EXAMPLE 1 : Milk Permeate

[0053] The data illustrated in FIG. 2 was collected by continuously feeding milk permeate into a method and system as described above. The system was recirculated at about 100 mL/minute.

[0054] Various flowrates, dilution concentrations, and system parameters were evaluated to optimize production rates, treatment rates, and treatment extent. The first and second bioreactors were custom made from PVC pipe. The first bioreactor had a 1000 mL liquid volume capacity with ceramic/porcelain beads at the bottom. The second bioreactor had a 4000 mL liquid volume capacity with ceramic/porcelain beads at the bottom.

[0055] Nominally, 250 mL/day of undiluted milk permeate was fed into the first bioreactor. The first bioreactor was kept at 50°C and a pH of 5. The hydraulic retention time of the milk permeate in the first bioreactor was 4 days. The second bioreactor was kept at 30°C and a pH of 5. The hydraulic retention time of the lactic acid-rich effluent in the second bioreactor was 16 days. A continuous liquid pertraction method was used to isolate the carboxylic acid products. The hydrophobic solvent used was mineral oil with about 3% TOPO, and the alkaline extraction solution was an aqueous solution of boric acid maintained at a pH of 9.

[0056] The data in FIG. 2 was generated from analyzing samples from the alkaline extraction solution over time via gas chromatography. The data shown represents the 5 carboxylic acids having the highest concentrations that were observed.

EXAMPLE 2: Acid Whev

[0057] The data illustrated in FIG. 3 was collected by continuously feeding acid whey into a method and system as described above. The system was recirculated at about 100 mL/minute.

[0058] Various flowrates, dilution concentrations, and system parameters were evaluated to optimize production rates, treatment rates, and treatment extents. The first and second bioreactors were custom made from PVC pipe. The first bioreactor had a 1000 mL liquid volume capacity with ceramic/porcelain beads at the bottom. The second bioreactor had a 4000 mL liquid volume capacity with ceramic/porcelain beads at the bottom. [0059] Nominally, 1000 mL/day of undiluted acid whey was fed into the first bioreactor.

The first bioreactor was kept at 50°C and a pH of 5. The hydraulic retention time of the acid whey in the first bioreactor was 1 day.

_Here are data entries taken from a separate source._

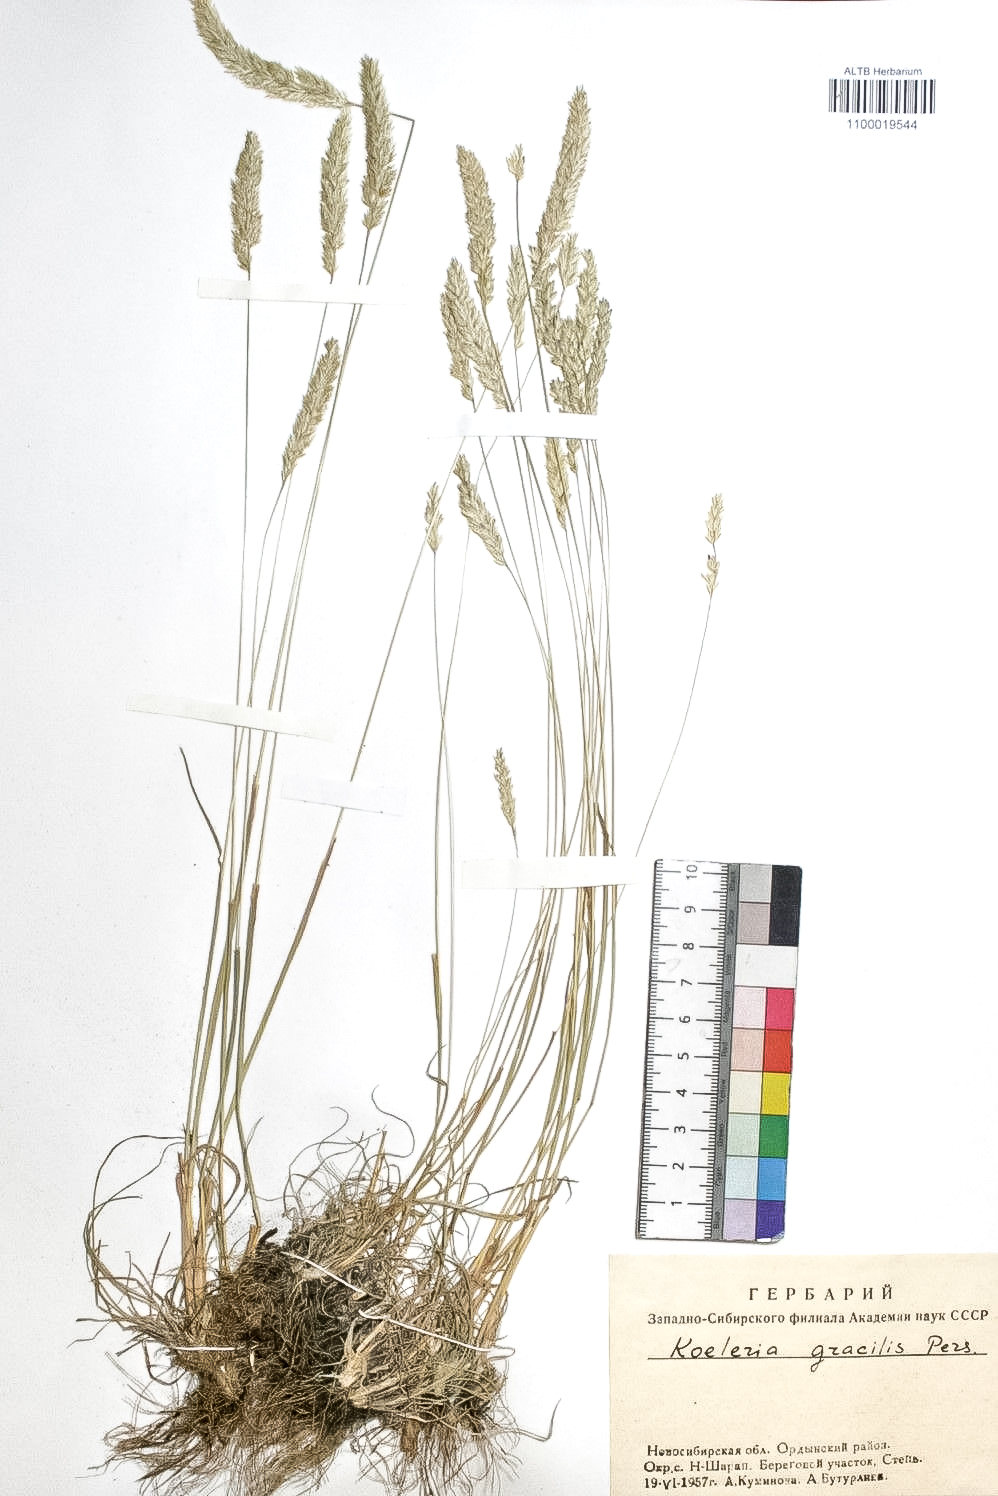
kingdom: Plantae
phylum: Tracheophyta
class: Liliopsida
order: Poales
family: Poaceae
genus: Koeleria
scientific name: Koeleria macrantha
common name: Crested hair-grass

The second bioreactor was kept at 30°C and a pH of 5. The hydraulic retention time of the lactic acid-rich effluent in the second bioreactor was 4 days.

A continuous liquid pertraction method was used to isolate the carboxylic acid products. The hydrophobic solvent used was mineral oil with about 3% TOPO, and the alkaline extraction solution was an aqueous solution of boric acid maintained at a pH of 9.

[0060] The data in FIG. 3 was generated from analyzing samples from the alkaline extraction solution over time via gas chromatography. The data shown represents the 5 carboxylic acids having the highest concentrations that were observed.

[0061] As can be seen from a comparison of FIGS. 2 and 3, higher production rates of carboxylic acid were obtained from the milk permeate than from the acid whey.

[0062] Although only a few exemplary embodiments have been described in detail above, those of ordinary skill in the art will readily appreciate that many other modifications are possible in the exemplary embodiments without materially departing from the novel teachings and advantages of the present invention. Accordingly, all such modifications are intended to be included within the scope of the present invention as defined in the following claims.